Au procès Charlie en appel, Riss défend à nouveau la publication des caricatures: "Ça fait partie de ce pourquoi on se bat"

"Ça fait partie de ce pourquoi on se bat". Au procès en appel des attentats de janvier 2015, Riss, le directeur de Charlie Hebdo, a une nouvelle fois défendu jeudi la publication des caricatures de Mahomet, qui feront "toujours" du journal une "cible".
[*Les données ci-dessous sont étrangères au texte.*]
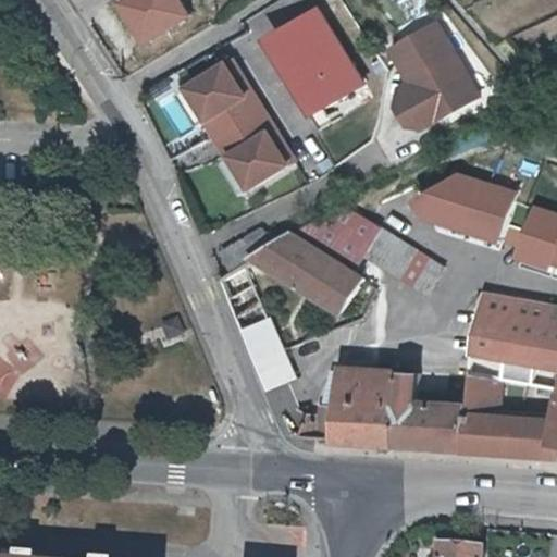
[(177,0),(123,0),(115,4),(140,46),(187,16),(177,0)]
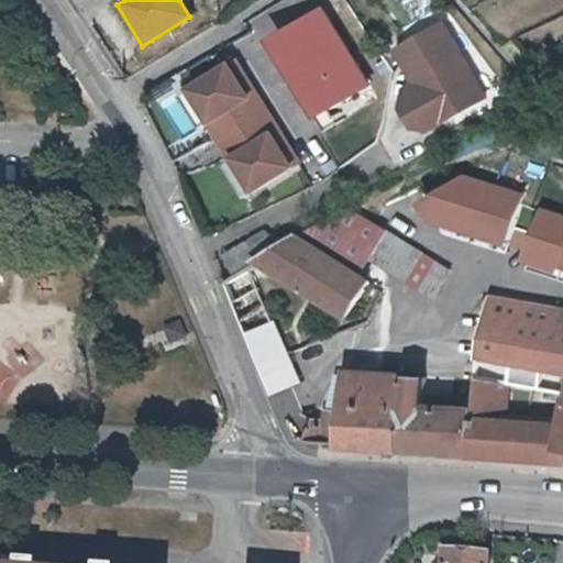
[(267,13),(251,23),(309,119),(367,83),(320,7),(278,32),(267,13)]
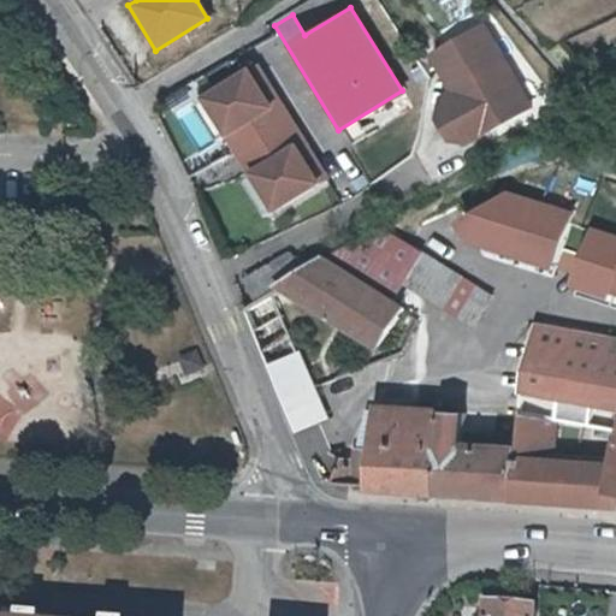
[(426,55),(448,93),(438,98),(432,120),(448,143),(463,144),(533,105),(485,22),(426,55)]
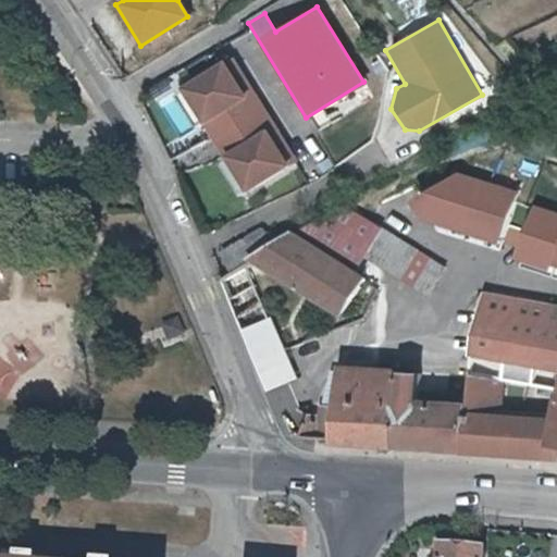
[(222,60),(178,87),(245,193),(296,160),(251,90),(245,95),(222,60)]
Au procès Charlie en appel, Riss défend à nouveau la publication des caricatures: "Ça fait partie de ce pourquoi on se bat"
©AFP

Le 7 janvier 2015, il est environ 11h35 quand les frères Chérif et Saïd Kouachi sortent de l'immeuble où ils ont tué un agent de maintenance et décimé la rédaction de l'hebdomadaire satirique en criant "On a vengé le prophète Mahomet ! On a tué Charlie Hebdo !"

Riss, de son vrai nom Laurent Sourisseau, est l'un des rares survivants du massacre.

De la même voix posée que lors du premier procès il y a deux ans, le directeur de la publication de Charlie Hebdo raconte comment, plaqué au sol, il a entendu les tirs "au coup par coup" et attendu son "tour arriver".

Touché à l'épaule par une balle de kalachnikov, il a été hospitalisé et vit depuis l'attentat sous protection policière.

A la barre de la cour d'assises spéciale de Paris, qui rejuge deux proches du tueur de l'Hyper Cacher Amedy Coulibaly, il explique que "les insultes et menaces" envers le journal n'ont pas disparu, que perdure aussi "un climat d'hostilité décomplexée".

"Charlie Hebdo est toujours une cible, Charlie Hebdo sera toujours une cible tant qu'on existera", estime le responsable de l'hebdomadaire, qui avait décidé de republier en septembre 2020, le jour de l'ouverture du procès en première instance, les caricatures de Mahomet.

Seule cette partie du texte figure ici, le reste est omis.